__課題の指示__.
下にある介護の言葉かけについての文章から、「どういうことかというと…」から「そういう場合には、援助の言葉を使います。」までをそのまま抜き出してください。

__分析対象の文章__.
援助の言葉、意思表示の言葉ふだん、何気なく使っている言葉をちょっと考え直してみる
これって、とても大切なことだと思います。

たとえば…
「対応を話し合う」にあげた、「車いすを押しますよ」という言葉
たぶん、とてもよく使われている言葉だと思うけれど
案外、無自覚に使われている言葉でもあると思います。

どういうことかというと…
「車いすを押しますよ」は、意思表示の言葉。
通常の会話なら、この言葉を聞けば
相手の意思表示→自分が座っている車いすが押される→自分が動かされる
と推測してもらえるけれど
認知症のある方の場合、この推測するということが困難な方もおられます。
「車いすを押しますよ」という言葉は聞こえているけれど
聞こえた言葉から自分の身に次に起こる状況を予測することと結びつけられない。のです。

そういう場合には、援助の言葉を使います。
「○○さん、動きますよ」
と、これから起こる状況を説明しながら伝えるのです。

ほとんどの人は
食事介助する時に「ご飯を食べさせますよ」とは言わないものです。
たいてい、「お食事しましょう」「食べましょう」という言葉を使っていると思います。

意思表示の言葉と援助の言葉

私たちは実は無自覚のうちに使い分けているのです。
でも、無自覚だからこそ
使っている言葉が意図せずに伝えていることに気がつけない…
認知症のある方の混乱や情緒不安という
「障害」や「問題」として現在扱われているコトの中に
実は、私たちの無自覚な言葉が
意図せずにもたらしてしまっているコトが含まれているのではないかと考えています。

だから
私たち自身が私たちが扱う「言葉」を
もっと自覚的に使い分けられたらいいんじゃないかなぁ…と思うのです。

「声かけは大事」

誰だってそう言うし
そのことに関して否定する人はいないと思うけど
声をかけりゃあいいってもんでもない(^^;
それなのに、具体的に現実的には
あんまり検討されてこなかったように感じられてなりません。

一般的な抽象論として考えるのではなくて

その時その場のその人にとって
理解しやすいように言葉を意図的に使うということを
具体的に自覚して実行することが大事…なんだと思うのですが。

__データセット一覧__.
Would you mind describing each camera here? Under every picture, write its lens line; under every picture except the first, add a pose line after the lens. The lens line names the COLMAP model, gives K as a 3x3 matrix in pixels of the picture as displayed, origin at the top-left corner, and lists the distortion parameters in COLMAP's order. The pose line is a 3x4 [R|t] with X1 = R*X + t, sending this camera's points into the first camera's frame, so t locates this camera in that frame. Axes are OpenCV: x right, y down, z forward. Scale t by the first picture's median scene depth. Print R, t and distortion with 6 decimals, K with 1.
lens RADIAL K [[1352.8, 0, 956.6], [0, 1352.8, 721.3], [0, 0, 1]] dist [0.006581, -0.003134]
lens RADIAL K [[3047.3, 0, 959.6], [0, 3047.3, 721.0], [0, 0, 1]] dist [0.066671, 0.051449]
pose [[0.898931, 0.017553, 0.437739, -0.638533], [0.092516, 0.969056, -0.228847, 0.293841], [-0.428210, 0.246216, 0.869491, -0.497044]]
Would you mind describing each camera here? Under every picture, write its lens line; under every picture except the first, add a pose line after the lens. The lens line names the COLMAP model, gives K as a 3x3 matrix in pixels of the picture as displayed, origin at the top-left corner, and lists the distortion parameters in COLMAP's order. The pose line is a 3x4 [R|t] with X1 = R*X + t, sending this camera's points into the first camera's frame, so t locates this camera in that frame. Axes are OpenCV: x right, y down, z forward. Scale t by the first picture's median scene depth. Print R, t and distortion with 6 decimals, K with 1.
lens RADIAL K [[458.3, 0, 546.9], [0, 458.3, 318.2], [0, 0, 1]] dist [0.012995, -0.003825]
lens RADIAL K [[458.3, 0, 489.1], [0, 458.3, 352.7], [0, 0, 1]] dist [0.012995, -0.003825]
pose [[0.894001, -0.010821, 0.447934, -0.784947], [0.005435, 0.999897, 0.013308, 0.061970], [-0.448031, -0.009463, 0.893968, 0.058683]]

__課題の出力__.
どういうことかというと…
「車いすを押しますよ」は、意思表示の言葉。
通常の会話なら、この言葉を聞けば
相手の意思表示→自分が座っている車いすが押される→自分が動かされる
と推測してもらえるけれど
認知症のある方の場合、この推測するということが困難な方もおられます。
「車いすを押しますよ」という言葉は聞こえているけれど
聞こえた言葉から自分の身に次に起こる状況を予測することと結びつけられない。のです。

そういう場合には、援助の言葉を使います。